Accurate off the tee to a fault (13th in Driving Accuracy last year) and a player whose irons allow him to hit a ton of greens when he’s firing (12th in Greens in Regulation last year) Redman’s game should work great on Sea Island where hyper-accurate players are often rewarded. Top-10 finishers here last season averaged over 70% of fairways and greens hit for the week and Redman comes in having hit over 70% of the greens in three of his last five starts. He also finished a solid T23 here last year despite losing strokes on Approach for the week—which suggests he may also find these traditionally slower greens to his liking as well. Ranked at $8K-flat in salary here, he’ll be making his sixth start of the Fall and sets up as great upper tier value.

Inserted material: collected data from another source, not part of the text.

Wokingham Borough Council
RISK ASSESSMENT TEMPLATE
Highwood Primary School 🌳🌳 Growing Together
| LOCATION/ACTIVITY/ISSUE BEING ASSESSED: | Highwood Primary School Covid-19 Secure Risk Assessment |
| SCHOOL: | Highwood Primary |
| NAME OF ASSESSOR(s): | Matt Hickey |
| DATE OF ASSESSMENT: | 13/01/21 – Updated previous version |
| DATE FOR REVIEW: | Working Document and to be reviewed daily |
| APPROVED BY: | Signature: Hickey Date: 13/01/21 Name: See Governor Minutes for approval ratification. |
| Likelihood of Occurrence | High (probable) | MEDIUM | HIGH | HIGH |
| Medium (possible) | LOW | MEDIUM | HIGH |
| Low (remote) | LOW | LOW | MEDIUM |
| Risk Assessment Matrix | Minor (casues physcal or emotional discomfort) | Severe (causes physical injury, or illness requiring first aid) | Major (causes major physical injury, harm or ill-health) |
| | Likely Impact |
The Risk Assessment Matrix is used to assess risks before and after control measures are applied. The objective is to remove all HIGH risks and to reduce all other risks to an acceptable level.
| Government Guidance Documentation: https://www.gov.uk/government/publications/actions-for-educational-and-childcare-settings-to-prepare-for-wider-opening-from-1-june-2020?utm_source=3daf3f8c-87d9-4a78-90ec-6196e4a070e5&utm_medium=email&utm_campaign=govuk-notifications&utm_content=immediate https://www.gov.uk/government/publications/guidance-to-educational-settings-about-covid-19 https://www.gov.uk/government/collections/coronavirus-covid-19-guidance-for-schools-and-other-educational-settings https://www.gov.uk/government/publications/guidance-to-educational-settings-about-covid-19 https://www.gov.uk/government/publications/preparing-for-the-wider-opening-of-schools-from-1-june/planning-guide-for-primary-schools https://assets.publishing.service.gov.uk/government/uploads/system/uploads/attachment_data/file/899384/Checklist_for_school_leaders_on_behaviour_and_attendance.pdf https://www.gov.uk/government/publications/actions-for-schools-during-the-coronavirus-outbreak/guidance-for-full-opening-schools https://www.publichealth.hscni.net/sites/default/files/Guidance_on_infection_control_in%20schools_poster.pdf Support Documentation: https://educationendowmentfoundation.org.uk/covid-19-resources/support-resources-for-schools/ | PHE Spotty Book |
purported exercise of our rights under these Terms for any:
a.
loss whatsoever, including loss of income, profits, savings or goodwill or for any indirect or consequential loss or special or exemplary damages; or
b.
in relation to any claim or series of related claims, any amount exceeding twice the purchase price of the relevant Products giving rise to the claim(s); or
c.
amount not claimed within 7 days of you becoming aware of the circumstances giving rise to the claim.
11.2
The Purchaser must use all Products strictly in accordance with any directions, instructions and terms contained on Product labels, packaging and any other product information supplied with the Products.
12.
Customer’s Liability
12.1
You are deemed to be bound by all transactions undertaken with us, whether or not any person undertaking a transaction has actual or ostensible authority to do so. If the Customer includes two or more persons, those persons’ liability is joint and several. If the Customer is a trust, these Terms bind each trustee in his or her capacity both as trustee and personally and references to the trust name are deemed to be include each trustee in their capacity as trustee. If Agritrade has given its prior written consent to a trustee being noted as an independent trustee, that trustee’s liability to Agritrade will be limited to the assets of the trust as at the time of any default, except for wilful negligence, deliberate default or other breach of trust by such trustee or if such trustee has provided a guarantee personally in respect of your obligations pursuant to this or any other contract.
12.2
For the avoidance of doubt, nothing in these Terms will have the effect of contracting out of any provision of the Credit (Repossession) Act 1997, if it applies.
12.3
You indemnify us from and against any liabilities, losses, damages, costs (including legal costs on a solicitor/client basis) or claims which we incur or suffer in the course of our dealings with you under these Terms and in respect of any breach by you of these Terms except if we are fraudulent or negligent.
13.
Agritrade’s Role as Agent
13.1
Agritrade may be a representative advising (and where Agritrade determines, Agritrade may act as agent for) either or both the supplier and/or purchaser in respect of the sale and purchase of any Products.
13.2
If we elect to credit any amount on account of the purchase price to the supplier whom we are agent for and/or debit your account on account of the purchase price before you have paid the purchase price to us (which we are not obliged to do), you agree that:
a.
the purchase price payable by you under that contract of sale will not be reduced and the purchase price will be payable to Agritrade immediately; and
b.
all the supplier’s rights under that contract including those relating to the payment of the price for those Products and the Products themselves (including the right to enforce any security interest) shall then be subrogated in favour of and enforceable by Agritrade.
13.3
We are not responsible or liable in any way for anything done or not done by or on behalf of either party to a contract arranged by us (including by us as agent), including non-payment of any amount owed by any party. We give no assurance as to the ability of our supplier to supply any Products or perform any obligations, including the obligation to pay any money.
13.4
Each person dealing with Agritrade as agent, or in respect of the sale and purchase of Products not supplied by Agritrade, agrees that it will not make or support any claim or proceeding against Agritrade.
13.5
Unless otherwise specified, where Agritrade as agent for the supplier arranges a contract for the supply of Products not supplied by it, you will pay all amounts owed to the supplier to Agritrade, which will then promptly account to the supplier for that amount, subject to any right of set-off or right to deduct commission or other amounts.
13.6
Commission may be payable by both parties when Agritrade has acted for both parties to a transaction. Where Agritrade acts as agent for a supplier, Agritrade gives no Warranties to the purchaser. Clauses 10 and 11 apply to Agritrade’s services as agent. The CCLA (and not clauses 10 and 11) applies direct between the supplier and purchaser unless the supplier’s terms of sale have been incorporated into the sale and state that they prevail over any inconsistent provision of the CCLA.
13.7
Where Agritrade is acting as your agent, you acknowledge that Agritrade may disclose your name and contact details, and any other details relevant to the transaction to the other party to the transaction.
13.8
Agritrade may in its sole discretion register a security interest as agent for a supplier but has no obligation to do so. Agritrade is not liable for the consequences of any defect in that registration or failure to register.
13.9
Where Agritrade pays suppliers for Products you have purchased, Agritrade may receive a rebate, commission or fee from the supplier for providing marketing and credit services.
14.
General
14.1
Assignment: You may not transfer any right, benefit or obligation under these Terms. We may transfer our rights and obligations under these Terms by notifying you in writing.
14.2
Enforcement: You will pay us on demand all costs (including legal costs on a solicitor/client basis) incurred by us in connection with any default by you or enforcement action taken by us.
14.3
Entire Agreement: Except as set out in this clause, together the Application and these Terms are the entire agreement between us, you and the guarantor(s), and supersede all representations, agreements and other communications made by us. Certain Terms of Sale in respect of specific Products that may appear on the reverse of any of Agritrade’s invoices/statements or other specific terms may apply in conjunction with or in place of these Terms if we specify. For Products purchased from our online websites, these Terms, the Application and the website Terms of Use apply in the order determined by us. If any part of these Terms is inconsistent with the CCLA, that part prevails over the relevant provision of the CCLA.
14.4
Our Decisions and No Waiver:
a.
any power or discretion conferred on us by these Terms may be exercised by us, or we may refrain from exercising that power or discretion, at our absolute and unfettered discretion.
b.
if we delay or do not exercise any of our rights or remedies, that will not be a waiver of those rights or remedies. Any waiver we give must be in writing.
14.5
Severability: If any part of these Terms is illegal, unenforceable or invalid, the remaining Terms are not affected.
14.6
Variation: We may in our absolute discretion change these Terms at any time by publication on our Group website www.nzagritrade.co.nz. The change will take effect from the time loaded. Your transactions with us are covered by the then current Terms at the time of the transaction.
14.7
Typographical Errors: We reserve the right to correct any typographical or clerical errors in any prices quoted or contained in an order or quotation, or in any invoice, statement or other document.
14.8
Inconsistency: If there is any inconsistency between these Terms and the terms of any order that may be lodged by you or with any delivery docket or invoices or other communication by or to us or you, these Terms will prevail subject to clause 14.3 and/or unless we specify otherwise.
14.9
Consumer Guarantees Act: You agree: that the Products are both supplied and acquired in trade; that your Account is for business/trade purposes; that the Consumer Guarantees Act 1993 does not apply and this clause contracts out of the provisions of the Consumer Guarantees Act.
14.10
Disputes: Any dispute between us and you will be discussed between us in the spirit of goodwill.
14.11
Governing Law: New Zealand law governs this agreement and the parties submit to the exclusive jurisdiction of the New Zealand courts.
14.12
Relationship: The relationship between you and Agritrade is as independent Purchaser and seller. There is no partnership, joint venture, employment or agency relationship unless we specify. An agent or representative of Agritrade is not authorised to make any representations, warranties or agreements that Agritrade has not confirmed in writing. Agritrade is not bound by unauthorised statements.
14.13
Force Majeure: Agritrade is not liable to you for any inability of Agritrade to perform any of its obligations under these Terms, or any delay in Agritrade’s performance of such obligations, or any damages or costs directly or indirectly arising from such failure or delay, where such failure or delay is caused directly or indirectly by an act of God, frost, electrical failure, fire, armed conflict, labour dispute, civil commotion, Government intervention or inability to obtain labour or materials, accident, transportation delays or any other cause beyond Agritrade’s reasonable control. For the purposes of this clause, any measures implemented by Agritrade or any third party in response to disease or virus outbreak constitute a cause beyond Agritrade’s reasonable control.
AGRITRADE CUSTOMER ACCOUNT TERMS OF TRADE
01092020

MY SLEEPER: Matthew NeSmith ($7,000)
I will run it back here with Matthew NeSmith for one more week. The 27-year-old is coming off a horrendous performance in Houston where he missed the cut by a ton of strokes, but a deeper dive into his performance there should have us buoyed for a quick bounce back. NeSmith gained +2 strokes Off the Tee there and +4.5 strokes on his Approaches (through just two rounds) but also lost an incredible -7.5 strokes around the greens and -3.35 strokes Putting. Those kinds of massive splits are not seen often and indicate a player who is striking the ball very well right now but just didn’t like/feel comfortable on and around the greens in Houston.
Luckily for us, the green complexes at the RSM are quite a bit simpler and players in the top 20 here scrambled to about the PGA TOUR average—while only missing about 25% of the greens. NeSmith is 10th in Greens in Regulation gained stats over the last 50 rounds and did finish T14 at this event last year too, only losing -0.6 strokes around the greens in the process. Given the last two winners here gained less than a stroke ATG, but hit well over 80% of the greens here, it wouldn’t shock me in the least to see NeSmith bounce back quickly at a course that seems tailor-made for his game.